Poor eating behaviors are caused by food cravings. Kemps and Tiggemann states, "Food cravings refer to a motivational state whereby an individual feels compelled to seek and ingest a particular food. It is the intensity of this state and the specificity of the craved food, which distinguishes food cravings from ordinary food choices or general hunger. Although food cravings are normative everyday experiences, most research has addressed their potential maladaptive nature. For example, food cravings have been associated with binge eating, which in turn contributes to both obesity and eating disorders. Food cravings are associated with guilt and depression." An individual human that may weigh less than or greater than 70 kg ingests particular foods from the U.S. Food Pyramid. For example, if we look at the original chart, it was designed in a circular unifying format that it segmented into seven food groups with different serving size amounts. The first segment is leafy green and yellow vegetables; the second segment is related to citrus fruit, tomatoes, and raw cabbage; the third segment is potatoes, vegetables, fruits, and others; the fourth segment is milk, cheese, and ice cream; the fifth segment is meat, poultry, fish, eggs, dried peas, and beans; the sixth segment is bread, flour, cereals, whole - grain, or enriched; and the last segment of the circular food continuum is butter and fortified margarine.

However, there is a problem for a person weighing less than or greater than 70 kg to follow the public health slogan, "The basic seven...eat this everyday. In addition to the basic 7...eat any other foods.", because reflecting earlier on Kemps and Tiggemann point, "Although food cravings are normative everyday experiences, most research has addressed their potential maladaptive nature." The original food model is not inclusive of these normative everyday experiences. These normative everyday experiences are quite visual or based on pictures or images from these basic seven food groups. For example, according Dresler, et. al., "Environmental factors such as the visual exposure to food are claimed to influence eating behavior in humans. Sight of hedonic food enhanced the desire to eat and calorie intake, even when subjects were satiated. The specific psychological mechanisms, which trigger motivation for food consumption independent of metabolic energy status, are far unclear." Also, visual exposure can come from any source such as the internet, magazines, mobile, newspapers, and even tv that can influence choices from the basic seven food groups.
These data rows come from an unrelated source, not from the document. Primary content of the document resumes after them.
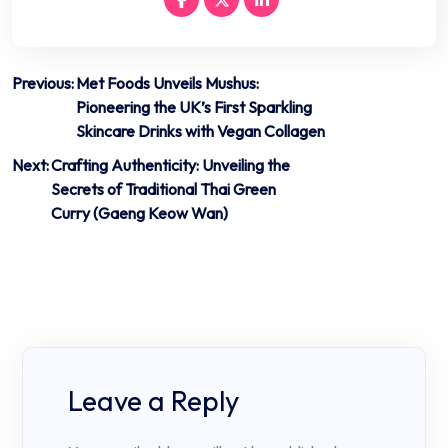
Post
Previous:
Met Foods Unveils Mushus:
Pioneering the UK’s First Sparkling
navigation
Skincare Drinks with Vegan Collagen
Next:
Crafting Authenticity: Unveiling the
Secrets of Traditional Thai Green
Curry (Gaeng Keow Wan)
Leave a Reply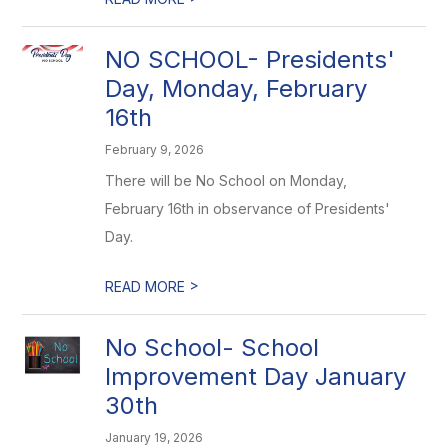
NO SCHOOL- Presidents'
Day, Monday, February
16th
February 9, 2026
There will be No School on Monday,
February 16th in observance of Presidents'
Day.
>
READ MORE
No School- School
Improvement Day January
30th
January 19, 2026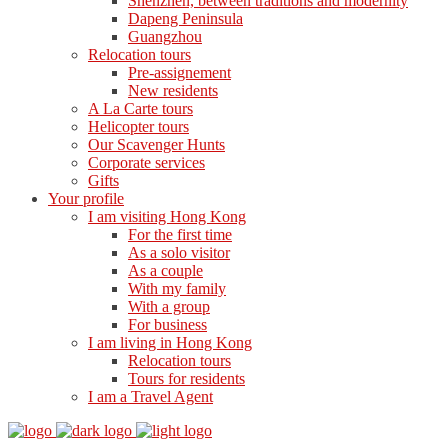
Shenzhen, between traditions and modernity
Dapeng Peninsula
Guangzhou
Relocation tours
Pre-assignement
New residents
A La Carte tours
Helicopter tours
Our Scavenger Hunts
Corporate services
Gifts
Your profile
I am visiting Hong Kong
For the first time
As a solo visitor
As a couple
With my family
With a group
For business
I am living in Hong Kong
Relocation tours
Tours for residents
I am a Travel Agent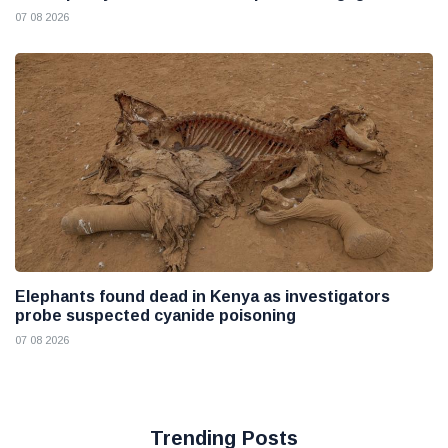
07 08 2026
Elephants found dead in Kenya as investigators
probe suspected cyanide poisoning
07 08 2026
Trending Posts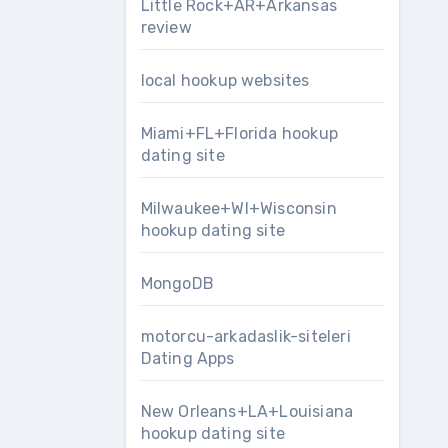
Little Rock+AR+Arkansas
review
local hookup websites
Miami+FL+Florida hookup
dating site
Milwaukee+WI+Wisconsin
hookup dating site
MongoDB
motorcu-arkadaslik-siteleri
Dating Apps
New Orleans+LA+Louisiana
hookup dating site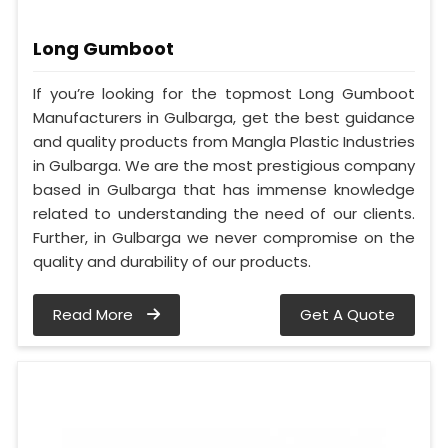
Long Gumboot
If you’re looking for the topmost Long Gumboot
Manufacturers in Gulbarga, get the best guidance
and quality products from Mangla Plastic Industries
in Gulbarga. We are the most prestigious company
based in Gulbarga that has immense knowledge
related to understanding the need of our clients.
Further, in Gulbarga we never compromise on the
quality and durability of our products.
Read More
Get A Quote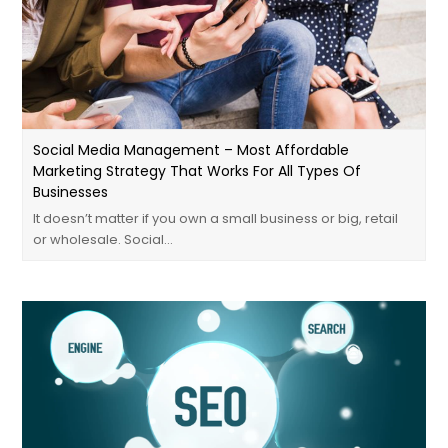
Social Media Management – Most Affordable
Marketing Strategy That Works For All Types Of
Businesses
It doesn’t matter if you own a small business or big, retail
or wholesale. Social…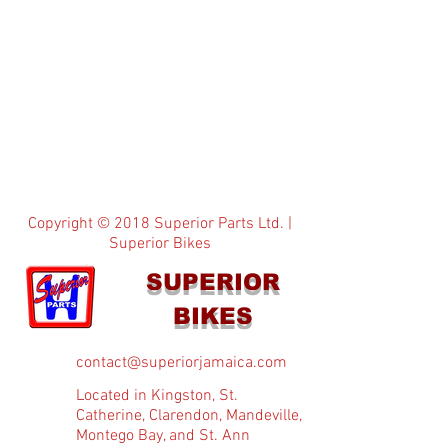
Copyright © 2018 Superior Parts Ltd. |
Superior Bikes
SUPERIOR
BIKES
contact@superiorjamaica.com
Located in Kingston, St.
Catherine, Clarendon, Mandeville,
Montego Bay, and St. Ann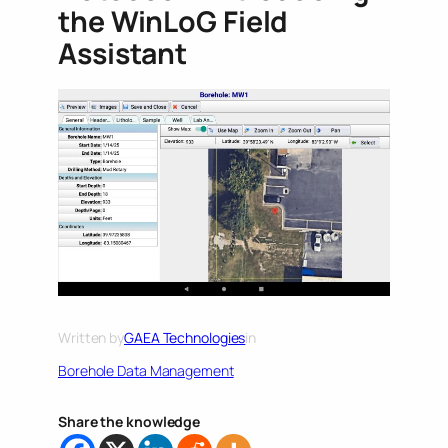
the WinLoG Field
Assistant
Written by
GAEA Technologies
in
Borehole Data Management
Share the knowledge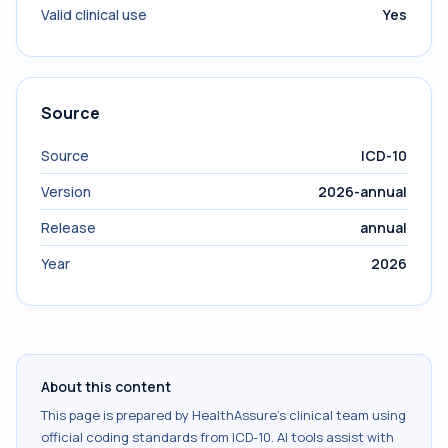
Valid clinical use
Yes
Source
Source
ICD-10
Version
2026-annual
Release
annual
Year
2026
About this content
This page is prepared by HealthAssure's clinical team using
official coding standards from
ICD-10
. AI tools assist with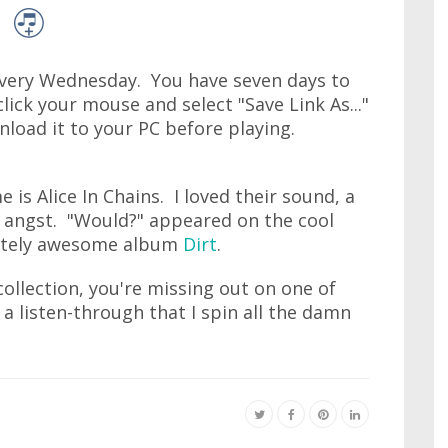
very Wednesday. You have seven days to
lick your mouse and select "Save Link As..."
wnload it to your PC before playing.
 is Alice In Chains. I loved their sound, a
 angst. "Would?" appeared on the cool
lutely awesome album
Dirt
.
collection, you're missing out on one of
 a listen-through that I spin all the damn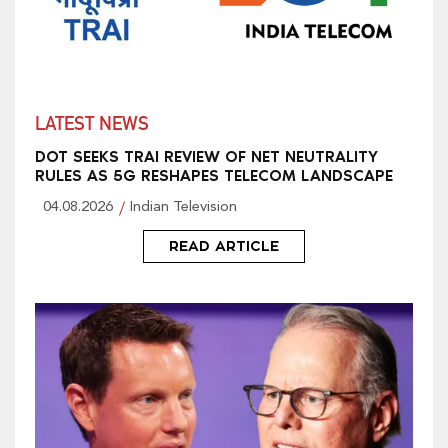
LATEST NEWS
DOT SEEKS TRAI REVIEW OF NET NEUTRALITY
RULES AS 5G RESHAPES TELECOM LANDSCAPE
04.08.2026
Indian Television
READ ARTICLE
The stronger the influence from tv, newspapers, mobile, magazines, and internet, caloric intake may increase or decrease the weight of a 70 kg individual living in Chicago.
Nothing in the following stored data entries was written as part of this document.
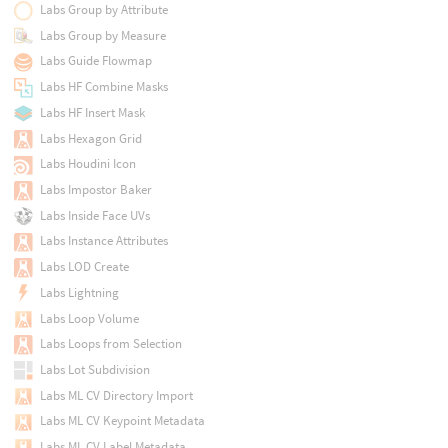
Labs Group by Attribute
Labs Group by Measure
Labs Guide Flowmap
Labs HF Combine Masks
Labs HF Insert Mask
Labs Hexagon Grid
Labs Houdini Icon
Labs Impostor Baker
Labs Inside Face UVs
Labs Instance Attributes
Labs LOD Create
Labs Lightning
Labs Loop Volume
Labs Loops from Selection
Labs Lot Subdivision
Labs ML CV Directory Import
Labs ML CV Keypoint Metadata
Labs ML CV Label Metadata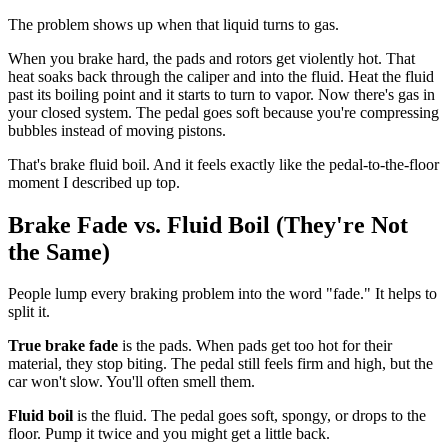
The problem shows up when that liquid turns to gas.
When you brake hard, the pads and rotors get violently hot. That
heat soaks back through the caliper and into the fluid. Heat the fluid
past its boiling point and it starts to turn to vapor. Now there's gas in
your closed system. The pedal goes soft because you're compressing
bubbles instead of moving pistons.
That's brake fluid boil. And it feels exactly like the pedal-to-the-floor
moment I described up top.
Brake Fade vs. Fluid Boil (They're Not
the Same)
People lump every braking problem into the word "fade." It helps to
split it.
True brake fade
is the pads. When pads get too hot for their
material, they stop biting. The pedal still feels firm and high, but the
car won't slow. You'll often smell them.
Fluid boil
is the fluid. The pedal goes soft, spongy, or drops to the
floor. Pump it twice and you might get a little back.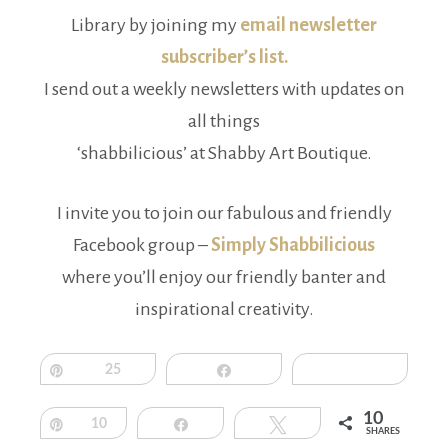
Library by joining my
email newsletter
subscriber’s list.
I send out a weekly newsletters with updates on
all things
‘shabbilicious’ at Shabby Art Boutique.
I invite you to join our fabulous and friendly
Facebook group –
Simply Shabbilicious
where you’ll enjoy our friendly banter and
inspirational creativity.
Pin
25
Share
10
Pin
10
Share
Tweet
SHARES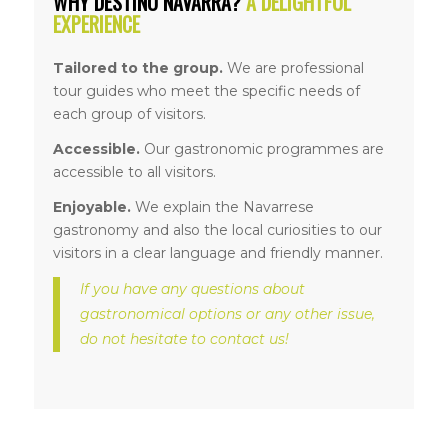
WHY DESTINO NAVARRA?
A DELIGHTFUL
EXPERIENCE
Tailored to the group.
We are professional
tour guides who meet the specific needs of
each group of visitors.
Accessible.
Our gastronomic programmes are
accessible to all visitors.
Enjoyable.
We explain the Navarrese
gastronomy and also the local curiosities to our
visitors in a clear language and friendly manner.
If you have any questions about
gastronomical options or any other issue,
do not hesitate to contact us!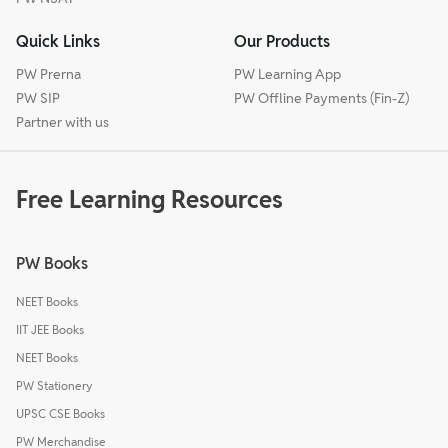
Quick Links
Our Products
PW Prerna
PW Learning App
PW SIP
PW Offline Payments (Fin-Z)
Partner with us
Free Learning Resources
PW Books
NEET Books
IIT JEE Books
NEET Books
PW Stationery
UPSC CSE Books
PW Merchandise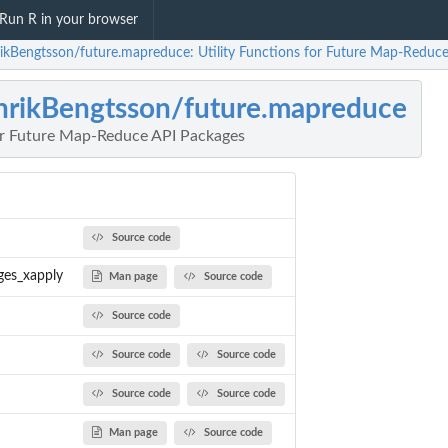
Run R in your browser
ikBengtsson/future.mapreduce: Utility Functions for Future Map-Reduc
rikBengtsson/future.mapreduce
for Future Map-Reduce API Packages
Source code
ges_xapply
Man page
Source code
Source code
Source code
Source code
Source code
Source code
Man page
Source code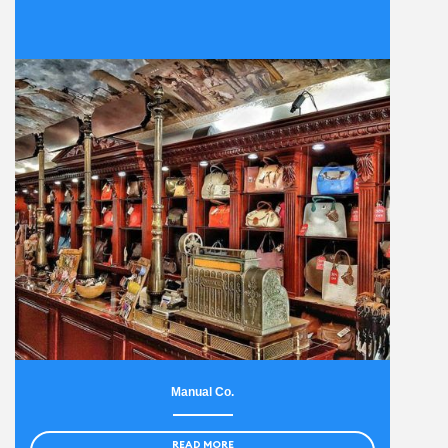
Manual Co.
READ MORE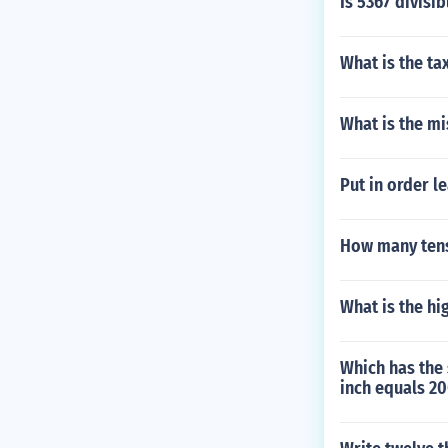
Is 5367 divisib
What is the ta
What is the mi
Put in order le
How many tens
What is the hi
Which has the 
inch equals 20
And, but also, trigger motivations with specific psychological mechanisms can be interrupted by environmental and social cues. For example, Wikipedia defines again, "In economics, a poverty trap or cycle of poverty are caused by self-enforcing mechanisms that cause poverty, once it exists, to persist unless there is outside intervention. Families trapped in the vicious cycle of poverty, have limited or no resources. There are many disadvantages that collectively work in a circular process making it virtually impossible for individuals to break a cycle." This circular process collectively works against the basic seven food groups that triggers motivation for high caloric intake, which may increase the glycemic load and glycemic index, according to a replicated dataset. This increase in the glycemic load and glycemic index of the same basic seven foods may lead to further health consequences. For example Dresler, et. al. goes on further to say in the same article, "In normal human subjects, ghrelin administration increases self - rated appetite and caloric intake and prompts the imagination of favorite meals. Ghrelin levels increase in humans before meals and decrease after meals regardless if meal times were fixed or meals were initially voluntarily." Voluntary food choice may lead to ghrelin levels increasing in humans weighing less than or more than 70 kgs are based on health belief.